A low temperature has the effect of “sharpening” the probability distribution, with the rich getting richer and the poor getting poorer. T=0 leads to exactly the procedure we described earlier where we always take the character with the highest score.

### Simulated Annealing

We can draw our samples with simulated annealing by starting our chain at a high temperature and gradually lowering it. This is appealing for a few reasons:

Firstly, it defeats models with low mixing rates. Recall that our problem was fantasy particles stubbornly lying in local valleys. Turning up the heat will bounce them out and encourage them to explore other regions.

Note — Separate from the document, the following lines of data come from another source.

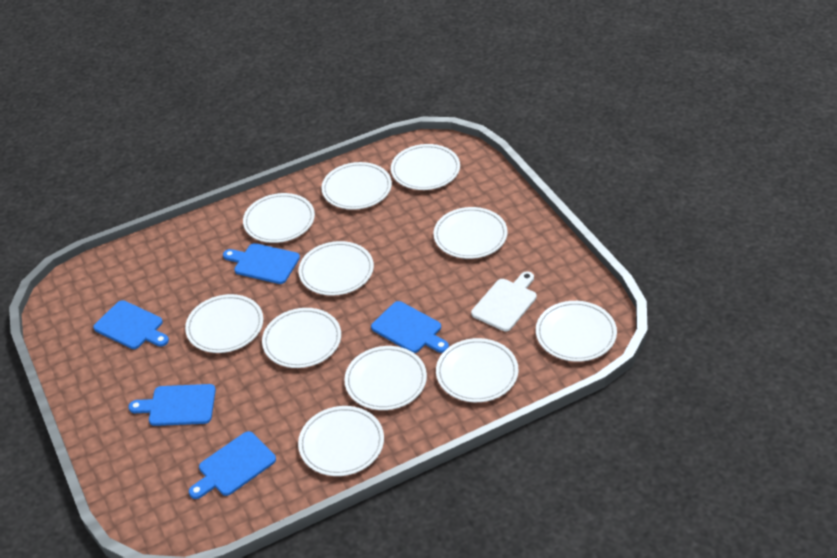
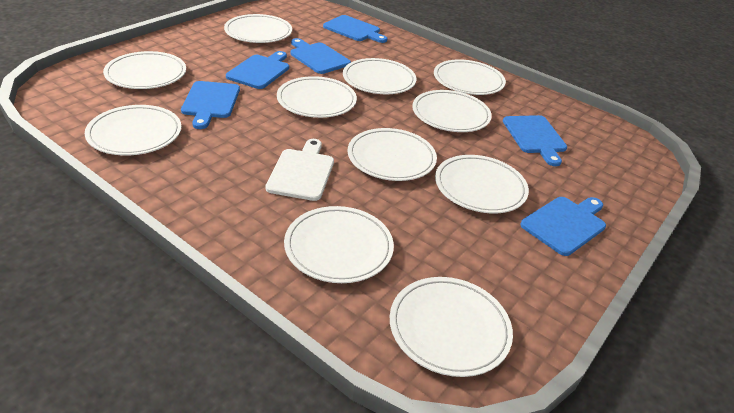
blue cutting board: [93,300,169,349] [129,384,216,426] [189,431,276,499] [223,243,300,284] [371,301,449,353] = 5 -> [181,81,240,129] [226,51,289,89] [290,38,351,74] [323,15,387,43] [503,115,567,166] [520,197,606,256] = 6

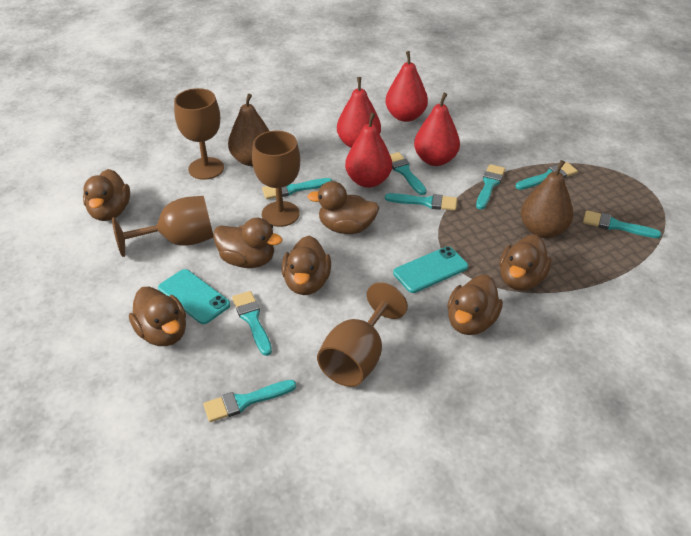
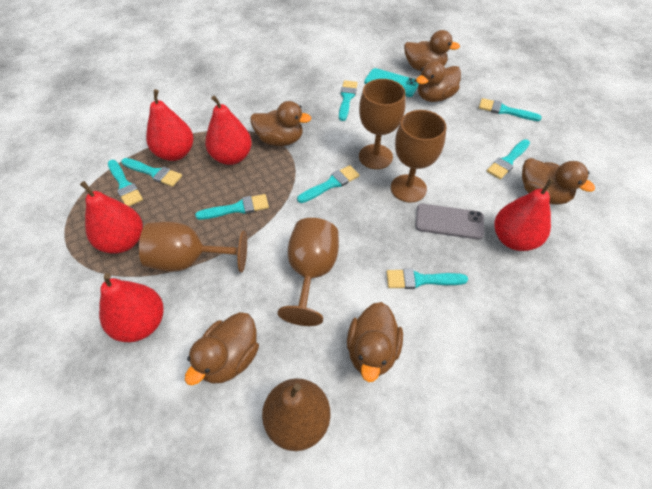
brown duck: [83,169,130,221] [129,287,186,346] [213,218,283,268] [282,236,331,295] [307,181,379,234] [447,275,503,335] [499,235,551,291] = 7 -> [185,312,259,385] [250,101,311,146] [347,302,403,382] [404,30,460,71] [416,60,461,102] [522,158,595,205] = 6
brown pear: [228,94,269,166] [521,160,573,238] = 2 -> [262,378,330,451] = 1
grey phone: none = 0 -> [415,204,484,240] = 1
red pear: [337,77,381,148] [345,112,392,188] [385,51,428,122] [414,93,460,166] = 4 -> [80,181,143,254] [99,273,164,342] [146,89,194,161] [205,96,252,165] [494,179,555,251] = 5
turquoise phone: [158,269,230,324] [393,246,468,293] = 2 -> [364,68,419,97] = 1

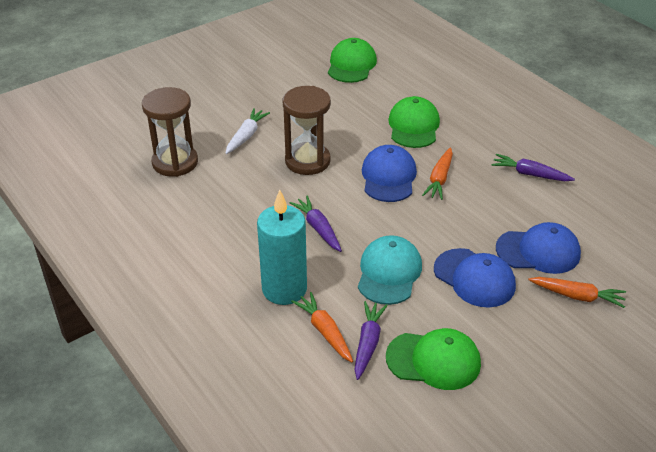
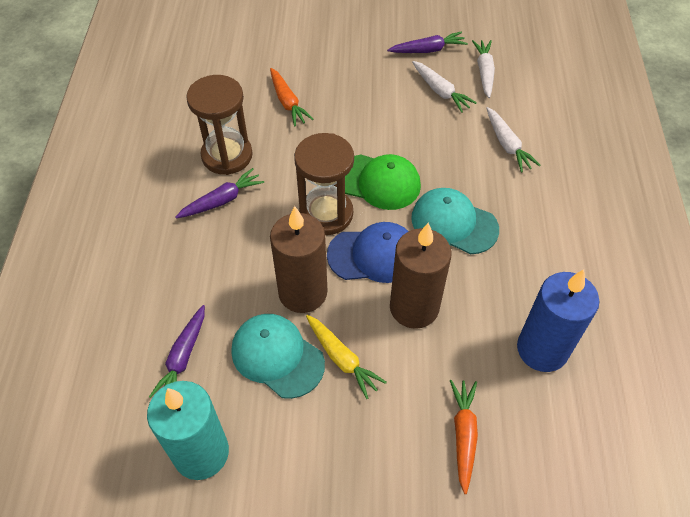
blue candle: none = 0 -> [517,269,600,372] = 1
blue cap: [362,145,417,202] [434,248,516,308] [496,222,581,274] = 3 -> [327,222,408,283] = 1
brown candle: none = 0 -> [270,206,327,313] [390,223,452,329] = 2
green cap: [328,38,377,83] [386,328,481,390] [388,96,440,148] = 3 -> [345,154,421,210] = 1
orange carrot: [291,292,353,362] [422,148,453,200] [528,277,626,308] = 3 -> [270,68,314,127] [450,380,478,494] = 2
turquoise cap: [358,235,422,305] = 1 -> [231,314,325,399] [411,188,499,254] = 2
white carrot: [226,108,270,154] = 1 -> [412,61,477,113] [472,40,495,98] [486,107,540,172] = 3
yellow carrot: none = 0 -> [306,315,387,399] = 1

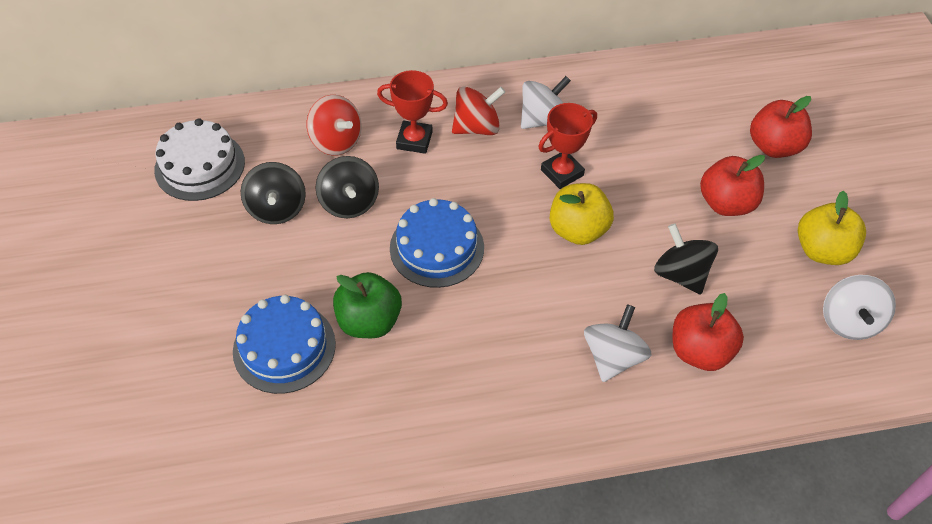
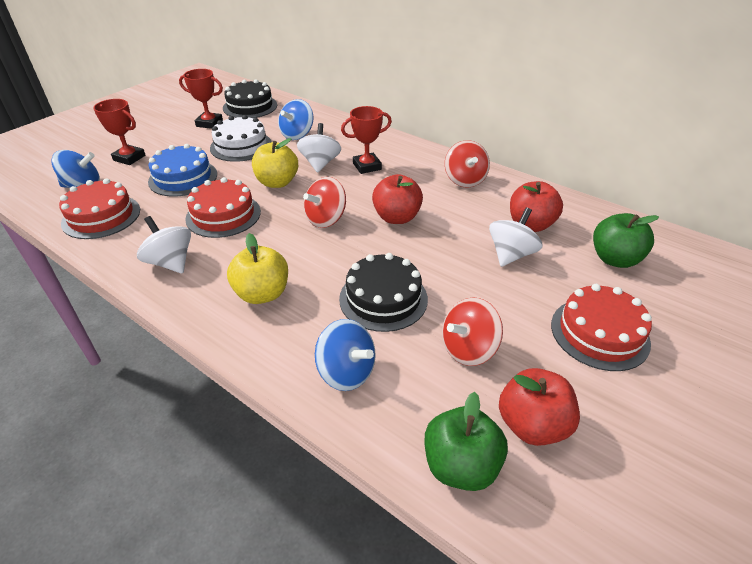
black cake: none = 0 -> [223,79,277,118] [339,253,428,332] = 2
black spinning top: [241,162,306,224] [316,156,379,218] [654,223,718,295] = 3 -> none = 0
blue cake: [233,295,336,394] [390,198,484,288] = 2 -> [148,144,217,197] = 1
blue spinning top: none = 0 -> [51,150,100,188] [278,99,313,140] [315,319,376,391] = 3
green apple: [333,272,402,338] = 1 -> [425,392,508,491] [593,213,659,268] = 2
red cake: none = 0 -> [59,179,140,239] [185,177,261,238] [551,284,652,371] = 3
red spinning top: [307,95,361,155] [452,87,505,135] = 2 -> [303,177,346,228] [442,297,503,366] [445,140,490,187] = 3
red trophy: [377,70,448,154] [538,103,597,189] = 2 -> [93,99,146,165] [179,69,223,129] [341,106,392,174] = 3

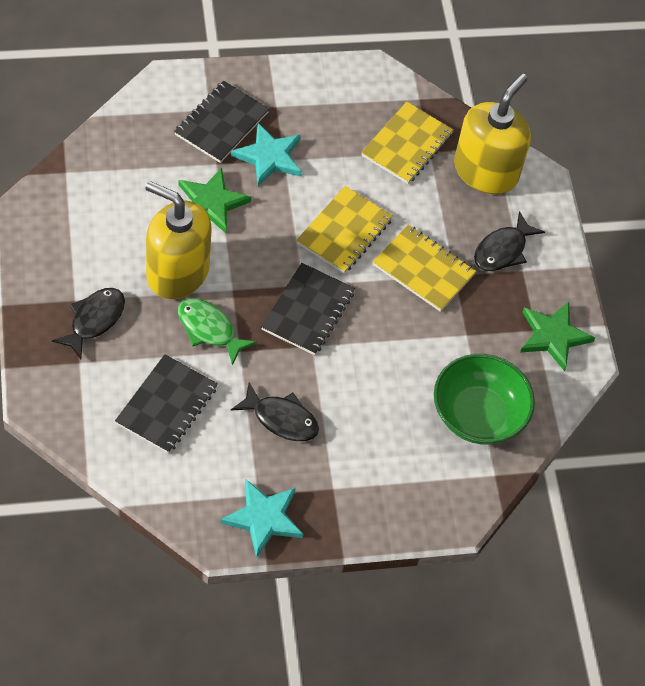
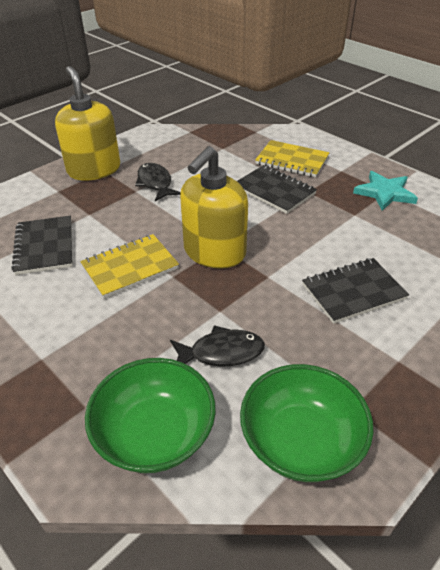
black fish: [52,288,125,359] [231,382,319,441] [474,211,545,271] = 3 -> [135,163,181,201] [170,325,265,367] = 2
green bowl: [434,354,535,444] = 1 -> [85,358,216,473] [240,364,374,482] = 2
green fish: [178,298,257,366] = 1 -> none = 0
green star: [179,168,251,233] [520,302,595,371] = 2 -> none = 0
turquoise star: [221,479,303,558] [231,123,302,186] = 2 -> [353,171,418,211] = 1
yellow notebook: [296,186,393,274] [361,102,454,184] [373,225,476,312] = 3 -> [80,234,179,298] [255,140,329,178] = 2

It also lets us draw samples with much lower energy than what we would get from repeated Gibbs sampling at T=1 - even after many iterations. And low energy samples tend to be qualitatively superior. We can no longer pretend that we’re trying to draw from exactly the model distribution - we may be drawing from a sharpened version of that distribution that favours especially probable points. In practice, we’re totally cool with this, as long as we still get some reasonable variety.

## Examples

Here are some samples drawn after 1000 rounds of Gibbs sampling on a model trained on GitHub repository names:

```
cyilagct-buarcs
DCG-arrales
mbd_ppp_scrip
Coursers-NHSI_SIC
OrilinguCoFLR
jeadio_rubs
My-tant4.jl
GetNeI
Kcsoolstorjs-Domo
jx-nitkmesu
```

Yikes!

Here are samples from the same model, with the same number of iterations, but annealing from T=1.5 to T=0.2:

```
cloud-pron-pyshin
learns_sample_app
simple-checking
vinital-config
openbone-backer
grunt-test
CSCI-2014
testRepose
iO-LibyAnalysis
Java-Android-Test
```

Wow! Quite the difference.

Where did 1.5 and 0.2 come from? Annealing schedules are kind of black magic here. I tried a lot of them, and different models liked different schedules. Here’s one example of average energy over time for a bunch of different annealing schedules:

Apologies for the messiness. It probably would have been a good idea to label the lines, because I definitely can’t remember the temperatures associated with each of those lines (but higher y-intercept -> higher starting temperature, steeper slope -> lower ending temperature). The important thing here is that **the blue line is with no annealing**. So pretty much any reasonable annealing schedule trounces vanilla Gibbs sampling, if your goal is to get lower energy samples.

But getting low energy samples is probably not all you care about. Often a gentle annealing schedule will give the lowest average energy, but lead to very low sample diversity. For example, here are some samples taken over a gentle annealing period from a model trained on names:

```
aaron lee
mark lee
jan man
jess lee
adam lee
al man
jason lee
henry lee
leo mana
jason mane
```

At this point, we’ve probably sharpened the distribution too much. We probably want to cool a bit faster to before every particle has had a chance to fall into the valley of the Lees.

For reasons like this, I relied pretty much entirely on visual inspection of samples when choosing annealing schedules.